Palestinian leader Yasser Arafat is at the center of the latest dispute between Israel and the Palestinians.

CBS News Correspondent Robert Berger reports Palestinian Prime Minister Mahmoud Abbas has issued a new demand to Israel: he wants Yasser Arafat to be released from confinement.

Israel has placed Arafat under virtual house arrest in his battered West Bank headquarters. because it sees him as an arch-terrorist. There is also no chance Israel will allow Arafat to get the red carpet treatment in world capitals.

In fact, Prime Minister Ariel Sharon was in London, where he was to urge Britain to cut all ties with Arafat.

"Arafat should be removed from any position of influence," Sharon told an American network, blaming the longtime Palestinian leader for the nearly three years of Mideast bloodshed.

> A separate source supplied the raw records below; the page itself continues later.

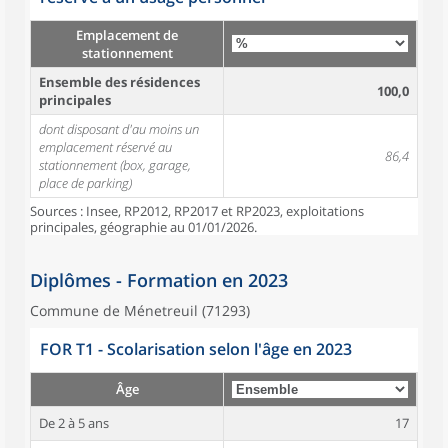
Emplacement de
stationnement
Ensemble des résidences
100,0
principales
dont disposant d'au moins un
emplacement réservé au
86,4
stationnement (box, garage,
place de parking)
Sources : Insee, RP2012, RP2017 et RP2023, exploitations
principales, géographie au 01/01/2026.
Diplômes - Formation en 2023
Commune de Ménetreuil (71293)
FOR T1 - Scolarisation selon l'âge en 2023
Âge
De 2 à 5 ans
17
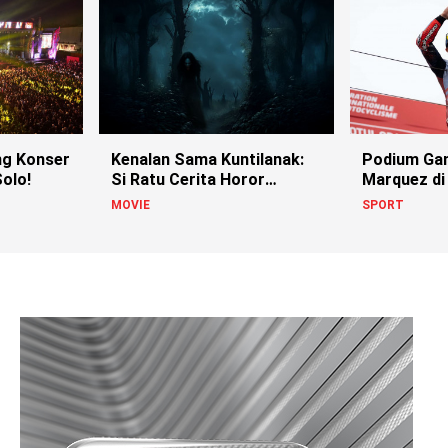
g Konser
Kenalan Sama Kuntilanak:
Podium Ga
olo!
Si Ratu Cerita Horor
Marquez di
Indonesia!
MOVIE
SPORT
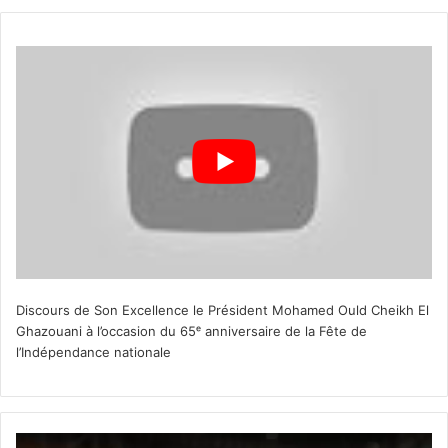
Discours de Son Excellence le Président Mohamed Ould Cheikh El
Ghazouani à l’occasion du 65ᵉ anniversaire de la Fête de
l’Indépendance nationale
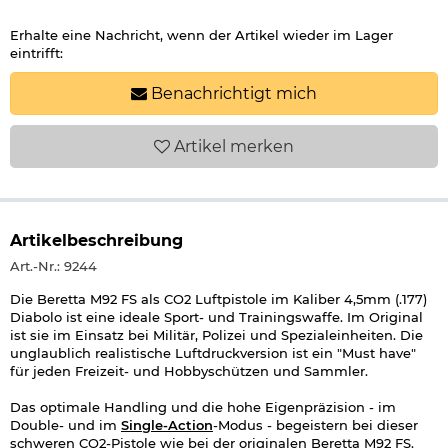
Erhalte eine Nachricht, wenn der Artikel wieder im Lager
eintrifft:
Benachrichtigt mich
Artikel
merken
Artikelbeschreibung
Art.-Nr.: 9244
Die Beretta M92 FS als CO2 Luftpistole im Kaliber 4,5mm (.177)
Diabolo ist eine ideale Sport- und Trainingswaffe. Im Original
ist sie im Einsatz bei Militär, Polizei und Spezialeinheiten. Die
unglaublich realistische Luftdruckversion ist ein "Must have"
für jeden Freizeit- und Hobbyschützen und Sammler.
Das optimale Handling und die hohe Eigenpräzision - im
Double- und im
Single-Action
-Modus - begeistern bei dieser
schweren CO2-Pistole wie bei der originalen Beretta M92 FS.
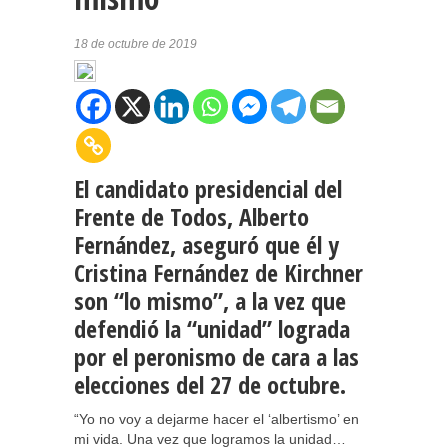
18 de octubre de 2019
El candidato presidencial del
Frente de Todos, Alberto
Fernández, aseguró que él y
Cristina Fernández de Kirchner
son “lo mismo”, a la vez que
defendió la “unidad” lograda
por el peronismo de cara a las
elecciones del 27 de octubre.
“Yo no voy a dejarme hacer el ‘albertismo’ en
mi vida. Una vez que logramos la unidad…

Arafat has been confined to his office building in the West Bank town of Ramallah for more than a year and a half, watching as Israeli forces knocked down almost all the buildings in the compound. Israel's policy now is that Arafat is free to leave, but Israel will not guarantee that he would be allowed to return.

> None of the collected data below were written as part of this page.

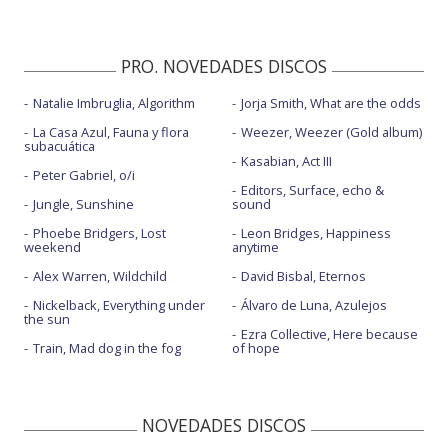
PRO. NOVEDADES DISCOS
Natalie Imbruglia, Algorithm
Jorja Smith, What are the odds
La Casa Azul, Fauna y flora
Weezer, Weezer (Gold album)
subacuática
Kasabian, Act III
Peter Gabriel, o/i
Editors, Surface, echo &
Jungle, Sunshine
sound
Phoebe Bridgers, Lost
Leon Bridges, Happiness
weekend
anytime
Alex Warren, Wildchild
David Bisbal, Eternos
Nickelback, Everything under
Álvaro de Luna, Azulejos
the sun
Ezra Collective, Here because
Train, Mad dog in the fog
of hope
NOVEDADES DISCOS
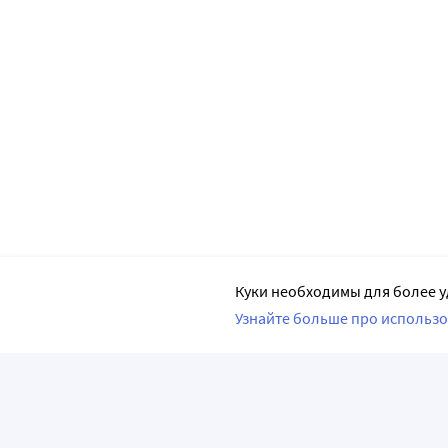
Куки необходимы для более у
Узнайте больше про использо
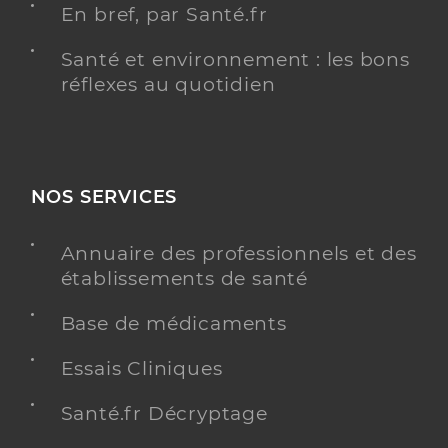
En bref, par Santé.fr
Santé et environnement : les bons
réflexes au quotidien
NOS SERVICES
Annuaire des professionnels et des
établissements de santé
Base de médicaments
Essais Cliniques
Santé.fr Décryptage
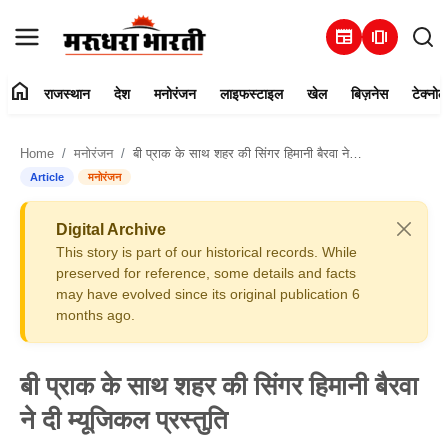
newspaper
amp_stories
home
राजस्थान
देश
मनोरंजन
लाइफस्टाइल
खेल
बिज़नेस
टेक्नोल
हमारे बारे में
Home
मनोरंजन
बी प्राक के साथ शहर की सिंगर हिमानी बैरवा ने दी म्यूजिकल प्रस्तुति
संपर्क करें
Article
मनोरंजन
राजस्थान
Digital Archive
This story is part of our historical records. While
देश
preserved for reference, some details and facts
may have evolved since its original publication 6
months ago.
मनोरंजन
लाइफस्टाइल
बी प्राक के साथ शहर की सिंगर हिमानी बैरवा
ने दी म्यूजिकल प्रस्तुति
खेल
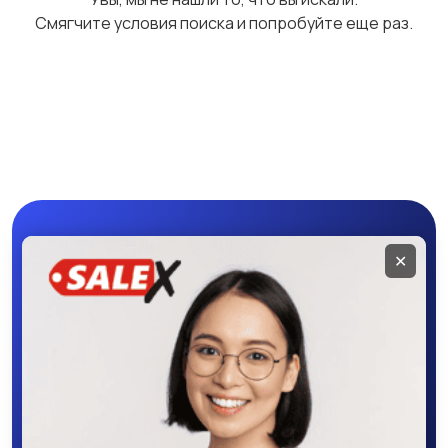
Смягчите условия поиска и попробуйте еще раз.
Студийное
Цифровые
оборудование
фоторамки
Компактные
Бинокли и
фотопринтеры
оптические приборы
Мобильное
✕
приложение
SALEX
Скачайте приложение в Google Play –
крутите колесо фортуны, выигрывайте
бонусы, удобно ищите и размещайте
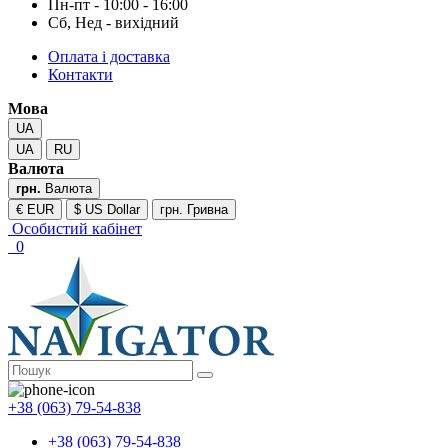
Пн-пт - 10:00 - 16:00
Сб, Нед - вихідний
Оплата і доставка
Контакти
Мова
UA
UA
RU
Валюта
грн.
Валюта
€ EUR
$ US Dollar
грн. Гривна
Особистий кабінет
0
+38 (063) 79-54-838
+38 (063) 79-54-838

The United States backs Israel's attempt to boycott the embattled Palestinian leader, but European countries retain some ties with Arafat. A delegation of British lawmakers visited his Ramallah headquarters on the weekend, and Russian Foreign Minister Rigor Ivan met with him on Sunday, urging Israel to restore Arafat's freedom of movement.

Meanwhile, an Israeli is believed to have been kidnapped by Palestinian militants, and in a rare sign of cooperation, Palestinian police have joined the search for the missing Israeli.

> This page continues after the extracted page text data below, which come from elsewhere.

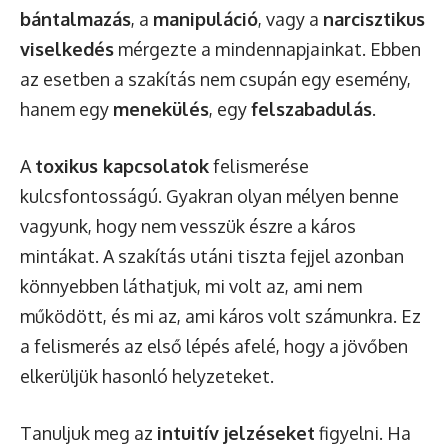
bántalmazás
, a
manipuláció
, vagy a
narcisztikus
viselkedés
mérgezte a mindennapjainkat. Ebben
az esetben a szakítás nem csupán egy esemény,
hanem egy
menekülés
, egy
felszabadulás
.
A
toxikus kapcsolatok
felismerése
kulcsfontosságú. Gyakran olyan mélyen benne
vagyunk, hogy nem vesszük észre a káros
mintákat. A szakítás utáni tiszta fejjel azonban
könnyebben láthatjuk, mi volt az, ami nem
működött, és mi az, ami káros volt számunkra. Ez
a felismerés az első lépés afelé, hogy a jövőben
elkerüljük hasonló helyzeteket.
Tanuljuk meg az
intuitív jelzéseket
figyelni. Ha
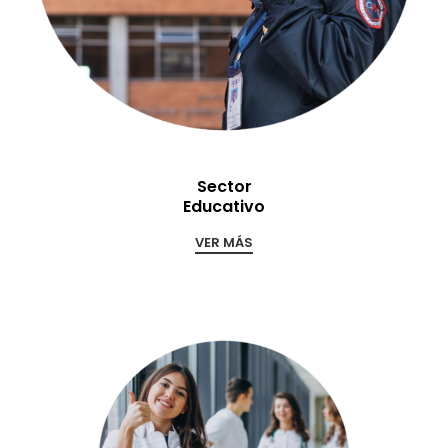
Sector
Educativo
VER MÁS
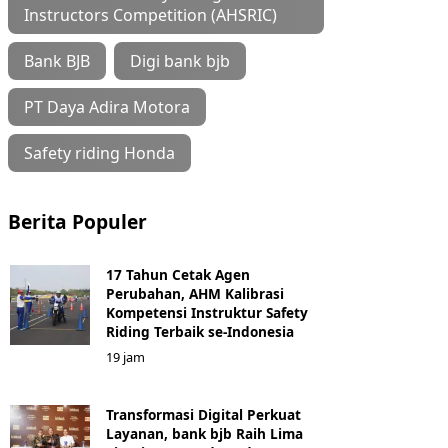
Instructors Competition (AHSRIC)
Bank BJB
Digi bank bjb
PT Daya Adira Motora
Safety riding Honda
Berita Populer
17 Tahun Cetak Agen
Perubahan, AHM Kalibrasi
Kompetensi Instruktur Safety
Riding Terbaik se-Indonesia
19 jam
Transformasi Digital Perkuat
Layanan, bank bjb Raih Lima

It's believed the missing taxi driver has been abducted by Palestinian militants in the West Bank, despite a truce declared by terrorist groups.

"We expect the Palestinian Authority to take measures against those extremists in order to bring back the Israeli taxi driver to his family," Israeli Foreign Minister Silvan Shalom said.

Representatives of Palestinian prisoners jailed by Israel also called for the of the taxi driver.

Israel officials have suggested that they are looking for ways to ease the prisoner crisis, and the statement by the prisoners was viewed as a gesture of good faith.

Orit Messer-Harel, spokeswoman for Israel's prison service, said the statement was released on Sunday by prisoner representative committees at the Ashkelon and Shatah prisons, which together contain hundreds of Palestinian inmates.

"We allowed the dissemination of this call because it helps peace," she said.

The statement calls for the release of 61-year-old Eliyahu Goral, whose cab was found abandoned and idling in an Arab section of Jerusalem on Friday.

Palestinian Minister for Prisoner Affairs Hisham Abdal Raziq said the statement "confirms the prisoners' belief that such actions (as kidnapping) only hurt the issue of releasing prisoners," and also "confirms the firm commitment that prisoners have to abiding by the cease-fire agreement."

At the same time, the Palestinian Authority has taken a first step to implement its key commitment under the U.S.-backed peace plan.

Palestinian security forces say they've started confiscating illegal weapons in the Gaza Strip. Israel confirms it, but has doubts.

"The new Palestinian leadership still has to prove that it has made a strategic decision to abandon violence," said Shalom.

Palestinian terror groups say if weapons confiscations continue, they'll end their self-declared cease-fire.

In Gaza, Palestinian security forces have confiscated illegal weapons and arrested several people in possession of unlicensed guns, a Palestinian security source said. The source said no particular militant group was targeted.

Abdel Aziz Rantisi, a top Hamas leader, warned Monday that attempts to disarm the group would scupper the truce.

"This is just a warning message to the Palestinian Authority that disarming the Palestinian fighters will lead to the end of the initiative declared," he said in Gaza.

On Sunday, Hamas and Islamic Jihad issued a joint statement which also warned that attempts to disarm the militants "might lead us to think seriously about going back on our initiative to suspend military operations."

The deadlock has sparked growing criticism of Abbas also from within the Fatah movement, which he has led together with Arafat for decades. Last week Abbas threatened to resign as premier unless he receives more support.